(Content revision data)
-- Opening Marker --
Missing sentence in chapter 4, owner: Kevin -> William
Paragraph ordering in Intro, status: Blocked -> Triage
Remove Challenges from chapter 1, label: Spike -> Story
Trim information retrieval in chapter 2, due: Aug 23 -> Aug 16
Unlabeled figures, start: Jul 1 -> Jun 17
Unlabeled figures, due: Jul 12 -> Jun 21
-- Closing Marker --
**PROBLEM DETAILS:**
Go through the entries and return each line where the word "figures" occurs.

**OUTPUT FOR THIS TASK:**
Unlabeled figures, start: Jul 1 -> Jun 17
Unlabeled figures, due: Jul 12 -> Jun 21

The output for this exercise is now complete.